I have to go back to my house it’s one of those songs in which Mina stages all the bewilderment, disenchantment and disappointment you feel in front of a house that, as soon as it’s built, already collapses before your eyes: the protagonist is afraid, the step is too big. And then there’s her husband. Some might say: he could have thought of it before. And you already feel how it will end. She even tries to explain it to him but, as she tries, she realizes that he won’t understand: it would be a life of regrets with him. And he will never be happy.

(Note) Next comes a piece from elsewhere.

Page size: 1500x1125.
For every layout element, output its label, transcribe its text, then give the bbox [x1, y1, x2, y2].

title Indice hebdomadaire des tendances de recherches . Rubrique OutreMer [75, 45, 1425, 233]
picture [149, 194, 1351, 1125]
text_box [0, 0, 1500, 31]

Now, it’s not like love stories always have such a tragic outcome. God forbid. But Mina is certainly very skilled at translating the most conflicting emotions, the impression of losing ground and of no longer knowing where to turn.

I have to go back to my house it recalls certain painful turns of flamenco. The classical guitar arpeggio repeats the notes like the days that pass always the same. While Mina’s interpretation is kept at the tone of speech, the volume of the voice does not rise because the protagonist has realized that it is over but one must not know. The arrangement is by Natale Massara who thinks of it in crescendo, like when you become aware of something. Halfway through the song, Mina’s thoughts are joined by the gentle strength of the strings and the drums of Tullio De Piscopo, who underlines all the bitterness of the moment with a few hits of the snare drum.

In the end the protagonist is a good woman, fallen into the trap of passion, into the illusion of great love. She doesn’t have much left, she knows that. And then he clings to the words with all his might. She hopes they will explain to her what she did and how to get out of a crossroads that puts two unknowns in front of her: her husband and her lover. In any case he will never be happy again. He knows it and accepts it.